## Texte fourni:
————————

Les chrétiens ont un joli dicton qui est "qui veut faire l'ange fait la bête".
Il est intéressant, car il contient de nombreuses informations utiles. Mais mettons d'abord les choses au point. En bonne théologie, un ange est un pur esprit. Même si on le représente comme un joli garçon avec une robe et des ailes, c'est censé être un pur esprit, donc un être sans aucune matérialité (et donc rien sous la robe).
Une bête, c'est un animal, c'es-à-dire un être qui n'est régi que par ses sensations, sa matérialité et ses instincts fondamentaux: manger, boire, dormir, se reproduire.
Un ange, si donc on s'en tient à la définition, est immatériel et par là incapable d'agir. Il ne peut que conseiller, "souffler" la bonne réponse ou la bonne réaction au moment opportun. La bête, elle, est incapable de voir plus loin que le bout de son nez. Autrement dit, le bon fonctionnement d'un être humain dépend essentiellement de l'équilibre entre ces deux aspects de notre humanité, l'ange et la bête. Vouloir "faire l'ange", c'est vouloir s'extraire de son animalité, c'est non seulement vouloir se priver de ses moyens d'action, mais c'est aussi vouloir l'impossible et par là, devenir encore plus bête que la bête, qui elle, au moins, vit dans la réalité.
L'ange ne peut agir que par l'intermédiaire de la bête. La bête ne peut se projeter, accepter de faire des actions à priori absurdes ou du moins contraires à son instinct primaire que grâce au conseil de l'ange.
Ce n'est pas par hasard si les chrétiens ont adopté comme représentation du démon ("la bête") la représentation du dieu Pan, un être mi homme, mi bouc, qui était le symbole d'une nature sauvage, non civilisée, livrée à ses instincts. Le christianisme qui tient le corps pour impur (il n'est pas le seul en cela) ne pouvait qu'avoir horreur d'un pareil symbole.

————————

Enregistrements extraits
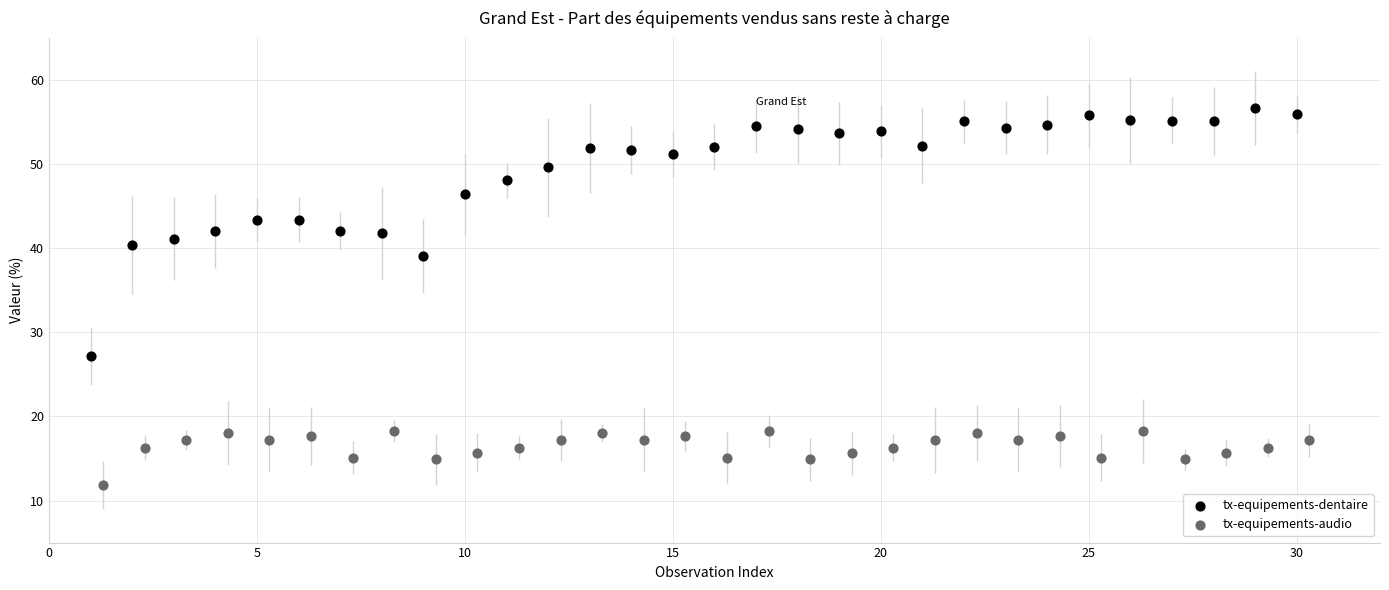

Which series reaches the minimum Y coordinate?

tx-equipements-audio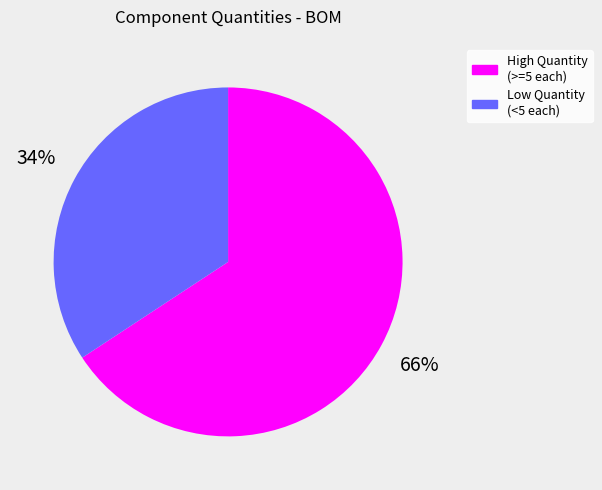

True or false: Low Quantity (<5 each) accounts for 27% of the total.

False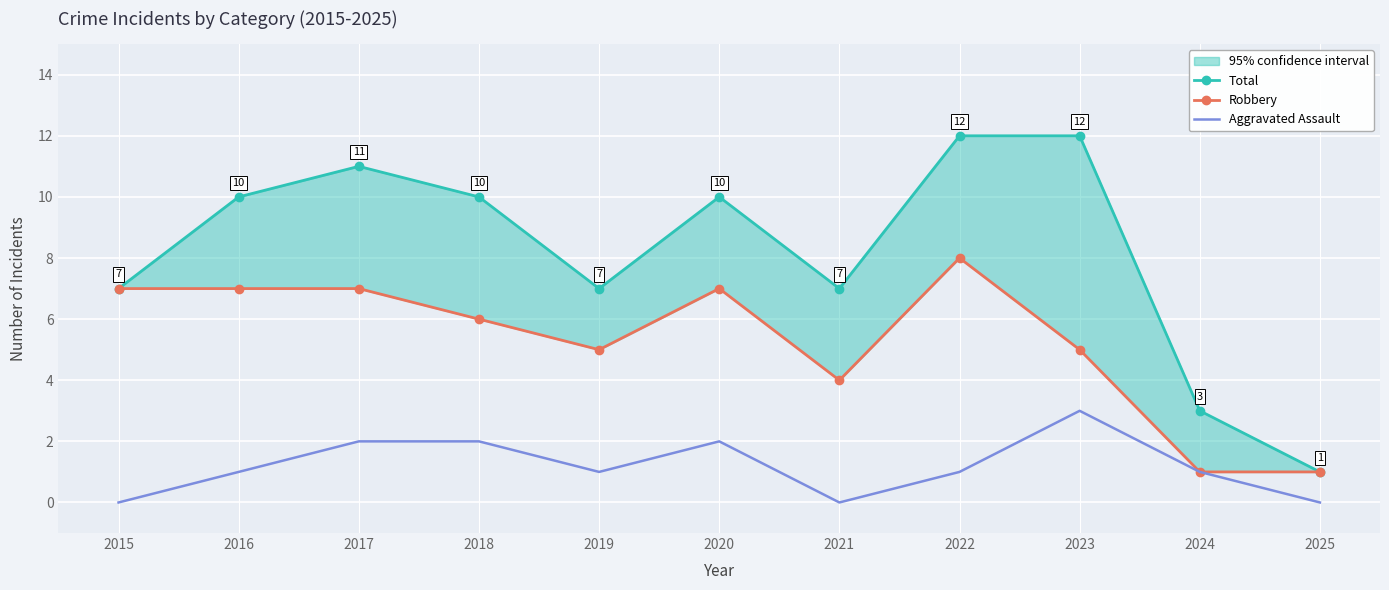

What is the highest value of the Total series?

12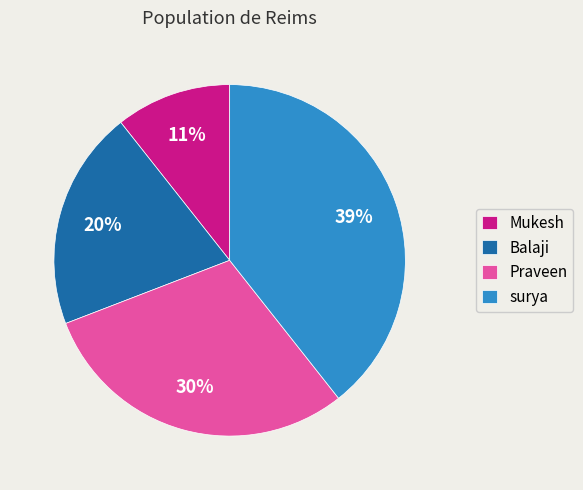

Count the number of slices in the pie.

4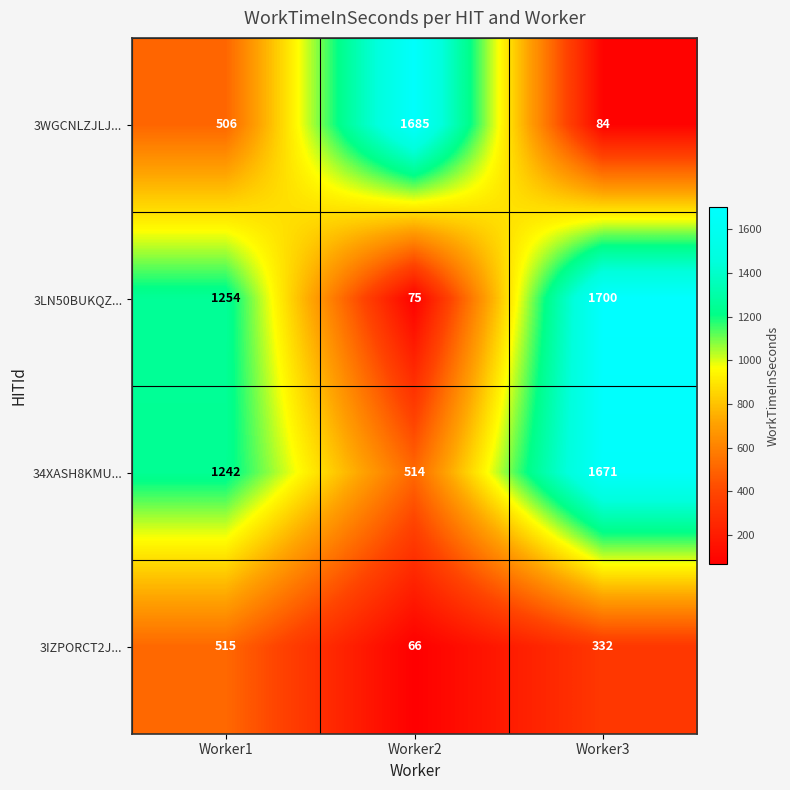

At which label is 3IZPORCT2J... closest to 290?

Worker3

————————

## Consigne:
Reproduisez intégralement le texte sur l'ange et la bête, sans en modifier un seul mot. Les enregistrements constituent un matériau à part, distinct du texte sur l'ange et la bête.

## Réponse:
Les chrétiens ont un joli dicton qui est "qui veut faire l'ange fait la bête".
Il est intéressant, car il contient de nombreuses informations utiles. Mais mettons d'abord les choses au point. En bonne théologie, un ange est un pur esprit. Même si on le représente comme un joli garçon avec une robe et des ailes, c'est censé être un pur esprit, donc un être sans aucune matérialité (et donc rien sous la robe).
Une bête, c'est un animal, c'es-à-dire un être qui n'est régi que par ses sensations, sa matérialité et ses instincts fondamentaux: manger, boire, dormir, se reproduire.
Un ange, si donc on s'en tient à la définition, est immatériel et par là incapable d'agir. Il ne peut que conseiller, "souffler" la bonne réponse ou la bonne réaction au moment opportun. La bête, elle, est incapable de voir plus loin que le bout de son nez. Autrement dit, le bon fonctionnement d'un être humain dépend essentiellement de l'équilibre entre ces deux aspects de notre humanité, l'ange et la bête. Vouloir "faire l'ange", c'est vouloir s'extraire de son animalité, c'est non seulement vouloir se priver de ses moyens d'action, mais c'est aussi vouloir l'impossible et par là, devenir encore plus bête que la bête, qui elle, au moins, vit dans la réalité.
L'ange ne peut agir que par l'intermédiaire de la bête. La bête ne peut se projeter, accepter de faire des actions à priori absurdes ou du moins contraires à son instinct primaire que grâce au conseil de l'ange.
Ce n'est pas par hasard si les chrétiens ont adopté comme représentation du démon ("la bête") la représentation du dieu Pan, un être mi homme, mi bouc, qui était le symbole d'une nature sauvage, non civilisée, livrée à ses instincts. Le christianisme qui tient le corps pour impur (il n'est pas le seul en cela) ne pouvait qu'avoir horreur d'un pareil symbole.